─── Quoted passage

[Mesa-dev] [PATCH 1/2] draw: simplify (and correct) aaline fallback (v2)

Tue Mar 6 21:42:57 UTC 2018

Am 06.03.2018 um 21:52 schrieb Brian Paul:
> Looks good.  That certainly does simplify things.  Two minor suggestions
> below.
> 
> In any case, for both, Reviewed-by: Brian Paul <brianp at vmware.com>
> 
> On 03/06/2018 01:34 PM, sroland at vmware.com wrote:
>> From: Roland Scheidegger <sroland at vmware.com>
>>
>> The motivation actually was to get rid of the additional tex
>> instruction, since that requires the draw fallback code to intercept
>> all sampler / view calls (even if the fallback is never hit).
>> Basically, the idea is to use coverage of the pixel to calculate
>> the alpha value, and coverage is simply based on the distance
>> to the center of the line (in both line direction, which is useful
>> for wide lines, as well as perpendicular to the line).
>> This is much closer to what hw supporting this natively actually does.

──────
─── Source material

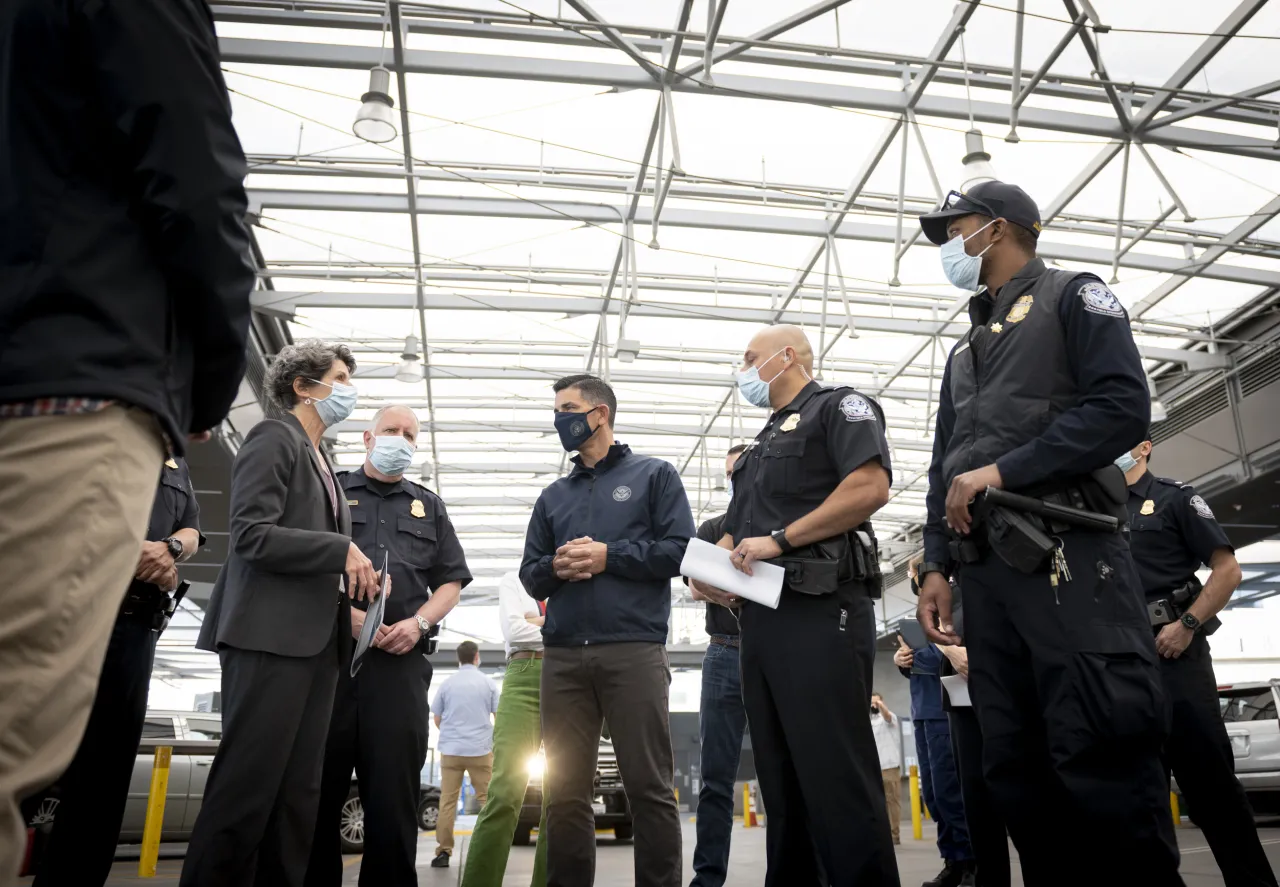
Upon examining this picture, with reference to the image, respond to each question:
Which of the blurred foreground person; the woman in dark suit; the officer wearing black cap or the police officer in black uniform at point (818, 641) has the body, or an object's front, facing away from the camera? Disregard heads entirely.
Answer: the blurred foreground person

──────

Work task 1: List every remark enclosed in parentheses in the mailing-list post, parentheses included.
Work task 2: Reproduce the mailing-list post word for word, starting at "Am 06.03.2018 um" and ending at "is never hit).".
The data above comes from a different source than the mailing-list post.

Answer section 1:
- (and correct)
- (v2)
- (even if the fallback is never hit)
- (in both line direction, which is useful for wide lines, as well as perpendicular to the line)

Answer section 2:
Am 06.03.2018 um 21:52 schrieb Brian Paul:
> Looks good.  That certainly does simplify things.  Two minor suggestions
> below.
> 
> In any case, for both, Reviewed-by: Brian Paul <brianp at vmware.com>
> 
> On 03/06/2018 01:34 PM, sroland at vmware.com wrote:
>> From: Roland Scheidegger <sroland at vmware.com>
>>
>> The motivation actually was to get rid of the additional tex
>> instruction, since that requires the draw fallback code to intercept
>> all sampler / view calls (even if the fallback is never hit).